1. Zorba Herif!

181K 4.8K 974
                                    



Bu kurgu mizah olup, kendimi rahatlatmak için yazdığım bir hikâye. Diğer kurgularımla alakası hiç yok. Önce bunu bilin. Delilik fazlasıyla vardır. Sırf gülmek için yazıldı <3


Eylül'den...

İnsanın kendi başına olmaya ihtiyacı oluyordu. Yalnız ve kimsesiz olmak huzur veriyordu. Evdeki o sessizlikte resim yapmaksa çok başkaydı. Seviyordum renklerin cümbüşüyle ortaya deli dolu resimler çıkarmayı. İçimde kalanları sessiz ifade etme şeklimde olabiliyordu.

Kapımın çalması ile heyecanla yapmakta olduğum resmime ara verdim. Gelen yüzde bir milyon biricik olmasını istediğim ama olmayacağını binlerce kez birçok hareketiyle öğrendiğim kardeşim, Egemen'di ve anahtarını almadığı için benden azar işitecekti. Bir gün elimde kalacaktı ya bu çocuk hadi hayırlısı...

Kendimiz bozmadan oldukça yavaşlıkla kapıya gittim. Kapıyı açtığımda gördüğüm görüntüyle şok yaşayabilir miydim? Aman Yarabbi! Karşımda bir adet dayak yemiş, yüzü benim karman çorman olmuş paletimden bir tık daha iyi bir halde kardeşim vardı. Biri Egemen'i iyice bir benzetmiş ve bana postalamıştı. Karşımda duran, ağzı yüzü birbirine karışmış, ayakta zor duran saf kardeşimi süzdüm. Aslında saf olmayacak kadar fena ve zekiydi, ama bu dayakla şu an saflaşmış olduğunu kabul etmek en doğru olandı.

"Ne oldu sana böyle?" dedim omzundan tutup içeriye çekerken. Elimi gözündeki morluğa sürdüğümde acı ile inleyerek geri çekildi.

"Ah! Abla dokunma ya acıyor zaten." Acırdı tabi, resmen yüzü Türkiye haritası olmuştu. Bir farkla tabii, denizlerimizdeki mavilik yerine kırmızı kan ona güzellik katmıştı.

"Gel buraya, Egemen! Bıktım senden!" diye yeniden aynı sözleri söylemeye başladım. Her canımı sıktığında bu sözleri tekrarlar, hiç acımadan Egemen'e evimi zehir ederdim. "Ne diye seni yanıma aldıysam." Ensesinden tuttuğum gibi koltuğa oturttum. Daha doğrusu fırlattım. Çok az bir şiddetle ama...

Yanan canıyla ufacık bir inleme döküldü dudaklarından. Bu da normaldi. "Ahh abla..."

Parmağımı sallayarak hali hazırda yamulmak için bulunan o çenesini kapatması için ikazda bulundum. "Sakın kalkayım deme!" diye cırladım ve derin bir nefes aldım. Akşam akşam bir bu eksikti. Zaten bu halde kalkacak hali de yoktu ama sinirlerim fena halde gelmişti. "Sen neye bulaştın be baş belası," dedim kendi kendime konuşarak. Banyoya gidip ilk yardım çantasını aldım. Salona yeniden girdiğimde inlemeye yakın seslerle kafasını koltuğa dayamış uzanıyordu. Gidip kafasına bir tanede ben vurmak istedim ama yapmadım. Sakin olmam lazımdı.

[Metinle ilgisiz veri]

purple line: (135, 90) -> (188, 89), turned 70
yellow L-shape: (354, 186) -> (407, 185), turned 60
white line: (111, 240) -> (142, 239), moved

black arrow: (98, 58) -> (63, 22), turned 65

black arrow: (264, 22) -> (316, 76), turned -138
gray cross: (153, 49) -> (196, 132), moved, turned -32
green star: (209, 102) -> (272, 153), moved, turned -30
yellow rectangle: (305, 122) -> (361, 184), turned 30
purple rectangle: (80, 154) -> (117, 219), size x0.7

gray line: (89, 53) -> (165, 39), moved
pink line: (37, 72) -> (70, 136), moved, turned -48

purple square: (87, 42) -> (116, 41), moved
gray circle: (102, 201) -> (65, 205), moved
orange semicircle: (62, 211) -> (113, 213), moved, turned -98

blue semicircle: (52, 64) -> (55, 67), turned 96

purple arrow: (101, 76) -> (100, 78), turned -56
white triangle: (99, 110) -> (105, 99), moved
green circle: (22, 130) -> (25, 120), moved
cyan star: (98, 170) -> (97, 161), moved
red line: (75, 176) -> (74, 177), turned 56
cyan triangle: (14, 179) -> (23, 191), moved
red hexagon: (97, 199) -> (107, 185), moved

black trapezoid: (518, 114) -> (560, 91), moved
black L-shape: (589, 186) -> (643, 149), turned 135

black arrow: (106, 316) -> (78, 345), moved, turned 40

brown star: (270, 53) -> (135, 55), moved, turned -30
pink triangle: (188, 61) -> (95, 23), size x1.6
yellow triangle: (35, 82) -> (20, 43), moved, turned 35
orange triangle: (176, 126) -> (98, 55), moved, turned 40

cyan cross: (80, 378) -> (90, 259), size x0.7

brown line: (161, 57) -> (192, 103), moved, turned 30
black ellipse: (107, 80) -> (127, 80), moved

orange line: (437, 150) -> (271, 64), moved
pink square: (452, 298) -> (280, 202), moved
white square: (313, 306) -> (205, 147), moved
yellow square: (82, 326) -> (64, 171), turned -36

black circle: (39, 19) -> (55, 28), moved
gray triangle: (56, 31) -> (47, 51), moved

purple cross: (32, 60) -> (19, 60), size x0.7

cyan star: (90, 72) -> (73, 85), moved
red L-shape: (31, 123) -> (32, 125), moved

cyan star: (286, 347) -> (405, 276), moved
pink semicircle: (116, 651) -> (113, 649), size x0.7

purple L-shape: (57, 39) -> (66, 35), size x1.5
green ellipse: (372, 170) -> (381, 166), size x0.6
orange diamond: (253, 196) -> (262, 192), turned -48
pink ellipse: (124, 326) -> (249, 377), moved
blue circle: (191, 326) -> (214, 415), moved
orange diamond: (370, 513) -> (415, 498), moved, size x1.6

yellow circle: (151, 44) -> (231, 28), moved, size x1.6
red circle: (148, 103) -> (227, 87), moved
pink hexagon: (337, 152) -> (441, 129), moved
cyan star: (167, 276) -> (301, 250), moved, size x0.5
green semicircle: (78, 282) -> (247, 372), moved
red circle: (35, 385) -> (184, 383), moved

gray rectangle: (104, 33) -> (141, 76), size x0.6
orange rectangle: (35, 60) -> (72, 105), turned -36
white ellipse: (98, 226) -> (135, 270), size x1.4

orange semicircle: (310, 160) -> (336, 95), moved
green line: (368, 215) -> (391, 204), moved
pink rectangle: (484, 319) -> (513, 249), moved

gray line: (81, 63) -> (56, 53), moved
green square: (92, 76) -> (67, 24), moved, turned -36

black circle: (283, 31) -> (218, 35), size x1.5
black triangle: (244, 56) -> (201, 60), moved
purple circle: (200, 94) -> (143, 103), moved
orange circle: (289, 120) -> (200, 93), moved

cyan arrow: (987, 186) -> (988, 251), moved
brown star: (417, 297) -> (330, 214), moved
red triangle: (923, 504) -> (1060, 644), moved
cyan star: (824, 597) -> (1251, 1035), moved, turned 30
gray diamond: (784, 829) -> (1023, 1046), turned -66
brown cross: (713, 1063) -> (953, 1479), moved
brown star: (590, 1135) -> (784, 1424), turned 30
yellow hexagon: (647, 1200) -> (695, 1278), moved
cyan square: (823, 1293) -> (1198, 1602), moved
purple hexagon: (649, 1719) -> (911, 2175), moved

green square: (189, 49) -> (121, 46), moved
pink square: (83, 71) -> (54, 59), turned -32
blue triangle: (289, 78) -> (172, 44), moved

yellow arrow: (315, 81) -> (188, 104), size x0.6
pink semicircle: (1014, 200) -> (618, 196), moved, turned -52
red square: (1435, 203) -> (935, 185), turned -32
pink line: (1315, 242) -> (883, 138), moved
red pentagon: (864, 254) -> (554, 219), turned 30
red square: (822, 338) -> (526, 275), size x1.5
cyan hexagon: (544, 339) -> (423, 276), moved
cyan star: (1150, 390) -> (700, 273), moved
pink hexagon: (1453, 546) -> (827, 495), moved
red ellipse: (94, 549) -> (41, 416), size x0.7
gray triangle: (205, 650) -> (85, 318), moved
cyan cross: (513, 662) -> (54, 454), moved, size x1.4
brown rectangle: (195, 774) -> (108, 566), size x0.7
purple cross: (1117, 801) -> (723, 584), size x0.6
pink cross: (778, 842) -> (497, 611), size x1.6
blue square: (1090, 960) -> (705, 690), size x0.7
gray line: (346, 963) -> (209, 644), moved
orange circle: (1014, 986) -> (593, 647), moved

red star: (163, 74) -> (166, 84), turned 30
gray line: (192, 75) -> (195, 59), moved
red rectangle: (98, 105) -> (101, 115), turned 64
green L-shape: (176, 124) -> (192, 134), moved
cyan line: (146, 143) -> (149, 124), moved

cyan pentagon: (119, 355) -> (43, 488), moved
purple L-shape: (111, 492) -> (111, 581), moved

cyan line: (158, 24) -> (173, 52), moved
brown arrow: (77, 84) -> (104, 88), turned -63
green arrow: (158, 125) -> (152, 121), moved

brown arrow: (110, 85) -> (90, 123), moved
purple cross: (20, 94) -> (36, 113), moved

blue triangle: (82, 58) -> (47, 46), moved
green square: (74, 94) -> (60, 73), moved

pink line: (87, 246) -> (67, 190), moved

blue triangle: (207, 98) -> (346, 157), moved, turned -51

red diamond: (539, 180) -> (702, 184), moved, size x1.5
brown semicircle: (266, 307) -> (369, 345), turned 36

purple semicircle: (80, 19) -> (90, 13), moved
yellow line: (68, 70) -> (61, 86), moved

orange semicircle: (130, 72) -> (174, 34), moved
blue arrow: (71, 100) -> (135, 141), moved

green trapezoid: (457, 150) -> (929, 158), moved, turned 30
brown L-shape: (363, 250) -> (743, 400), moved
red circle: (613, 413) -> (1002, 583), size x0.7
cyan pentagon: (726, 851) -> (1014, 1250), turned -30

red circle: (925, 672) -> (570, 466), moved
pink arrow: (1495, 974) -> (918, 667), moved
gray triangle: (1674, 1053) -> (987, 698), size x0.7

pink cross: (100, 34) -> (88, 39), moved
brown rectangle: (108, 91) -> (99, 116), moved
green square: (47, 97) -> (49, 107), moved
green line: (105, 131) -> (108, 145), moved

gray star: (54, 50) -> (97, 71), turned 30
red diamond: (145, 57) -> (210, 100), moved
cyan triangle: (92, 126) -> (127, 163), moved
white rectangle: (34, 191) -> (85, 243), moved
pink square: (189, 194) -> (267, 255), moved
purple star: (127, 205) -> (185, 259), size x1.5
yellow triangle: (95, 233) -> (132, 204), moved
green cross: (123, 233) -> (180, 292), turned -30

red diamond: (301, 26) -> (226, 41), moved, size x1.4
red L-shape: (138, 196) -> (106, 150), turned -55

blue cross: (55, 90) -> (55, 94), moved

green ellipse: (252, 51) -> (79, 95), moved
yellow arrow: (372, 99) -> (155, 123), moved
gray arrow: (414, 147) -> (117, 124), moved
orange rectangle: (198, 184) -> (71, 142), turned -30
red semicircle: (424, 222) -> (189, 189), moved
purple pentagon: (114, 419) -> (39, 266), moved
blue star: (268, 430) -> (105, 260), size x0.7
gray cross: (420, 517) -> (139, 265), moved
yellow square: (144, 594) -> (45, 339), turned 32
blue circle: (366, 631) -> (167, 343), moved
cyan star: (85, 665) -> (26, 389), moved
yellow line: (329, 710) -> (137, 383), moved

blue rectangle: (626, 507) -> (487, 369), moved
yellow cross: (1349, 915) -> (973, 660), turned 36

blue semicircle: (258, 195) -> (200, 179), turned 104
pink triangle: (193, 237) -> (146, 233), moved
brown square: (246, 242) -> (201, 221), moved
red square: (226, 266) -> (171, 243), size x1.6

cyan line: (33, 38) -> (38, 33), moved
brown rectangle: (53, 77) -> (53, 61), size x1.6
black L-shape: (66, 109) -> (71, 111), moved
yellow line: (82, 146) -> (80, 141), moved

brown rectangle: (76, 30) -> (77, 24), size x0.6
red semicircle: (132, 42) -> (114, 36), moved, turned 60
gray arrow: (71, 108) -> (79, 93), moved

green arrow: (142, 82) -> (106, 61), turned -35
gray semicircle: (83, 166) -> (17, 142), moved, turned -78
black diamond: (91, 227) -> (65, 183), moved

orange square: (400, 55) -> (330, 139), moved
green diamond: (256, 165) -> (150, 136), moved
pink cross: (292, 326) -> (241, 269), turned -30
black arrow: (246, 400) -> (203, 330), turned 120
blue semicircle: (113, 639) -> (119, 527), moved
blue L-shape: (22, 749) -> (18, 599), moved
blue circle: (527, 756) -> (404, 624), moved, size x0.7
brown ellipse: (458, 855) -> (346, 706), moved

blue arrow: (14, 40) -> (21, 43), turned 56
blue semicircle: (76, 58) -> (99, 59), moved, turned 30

Hemen beklemeden yüzünü temizlemeye başladım."Nasıl oldu? Kim yaptı bunu sana?" Bana cevap vermemek için direndiğini anladığım an onu sıkıştırmaya devam ettim."Egemen kim yaptı bunu?" dedim ve hâlâ sabırlı olmaya devam ederek sustum.

Ama beyimiz o çenesini açmadı, beni sorduğum sorudan sonra cevapsız bıraktı. Sakladığı her kimse ondan korkuyor olmalıydı."Ağzını açmazsan bir tane de ben yapıştıracağım. Egemen beni sinirlendirme!" Gözlerime yine aynı, beni çileden çıkaran o somurtuk ifadeyle baktı. Elimdeki pamuğu dudağındaki yaraya bastırarak acımadan bağırttırdım.

"Ahh! Yapma abla..."

"Bana şimdi cevap veriyorsun küçük bey. Yoksa seni evden cidden postalarım. Duydun mu beni?" En büyük tehdidim evden kovmaktı ve ne yapayım onu böyle tehdit etmekten başka iyi bir numaramda yoktu. Ama işe yarıyordu da. Ya da yaradığını sanıyordum.